__Exercise task 1__.
Answer these questions from the Churchill passage:
(a) Which young officer recalled that Churchill raised the morale of officers and men?
(b) Whose daughter received money from Churchill's own pocket after her mother died?
(c) How old was Churchill when he provided the tombstone for Mrs. Everest's grave?

__Excerpted passage__.
▬▬▬▬▬▬

While other leaders of his age vacillated and sought compromise, Churchill defined the challenges of his civilization in the stark Christian terms. In war time, Churchill was able to help his troops in ways he must have learnt as a child from his nanny. He got them singing music-hall songs. He urged them to laugh when they could. One young officer, Jock MacDavid, later recalled that, “After a very brief period, he had accelerated the morale of officers and men to an almost unbelievable degree. It was sheer personality.”

 

He was also a kind man. On the death of Violet Pearman, one of his most faithful and put-upon secretaries, he made sure that her daughter got money from his own pocket. He also sent money to the wife of his doctor, when she got into difficulties. And when a friend of his was injured in the Boer War, Churchill rolled up his sleeve and provided a skin graft himself – without anaesthetic.

Winston was deeply distressed when Woomany left the household, even though he was then a young man, a budding Army officer, and the household had no further need for a nanny.

When Winston learned that Mrs. Everest was gravely ill he rushed to her bedside. He was the only member of his family to attend to her, and upon her death provided the tombstone for her grave despite being only 20. “She had been my dearest and most intimate friend during the whole twenty years I had lived.” “I shall never know such a friend again.”

▬▬▬▬▬▬

__Extracted material__.
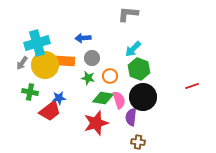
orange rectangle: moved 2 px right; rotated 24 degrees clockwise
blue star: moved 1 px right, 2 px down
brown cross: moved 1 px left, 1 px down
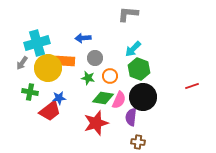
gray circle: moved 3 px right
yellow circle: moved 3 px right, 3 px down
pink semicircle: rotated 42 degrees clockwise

▬▬▬▬▬▬

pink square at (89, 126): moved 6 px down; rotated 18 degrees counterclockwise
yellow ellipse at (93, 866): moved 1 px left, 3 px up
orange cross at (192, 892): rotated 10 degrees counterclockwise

▬▬▬▬▬▬

__Exercise task 2__.
Rewrite the rows from the line with "pink square at" up to and including the line with "orange cross at", putting "anticlockwise" in place of "counterclockwise" and leaving everything else the same.

__Correct response 1__.
(a) Jock MacDavid
(b) Violet Pearman's
(c) 20

__Correct response 2__.
pink square at (89, 126): moved 6 px down; rotated 18 degrees anticlockwise
yellow ellipse at (93, 866): moved 1 px left, 3 px up
orange cross at (192, 892): rotated 10 degrees anticlockwise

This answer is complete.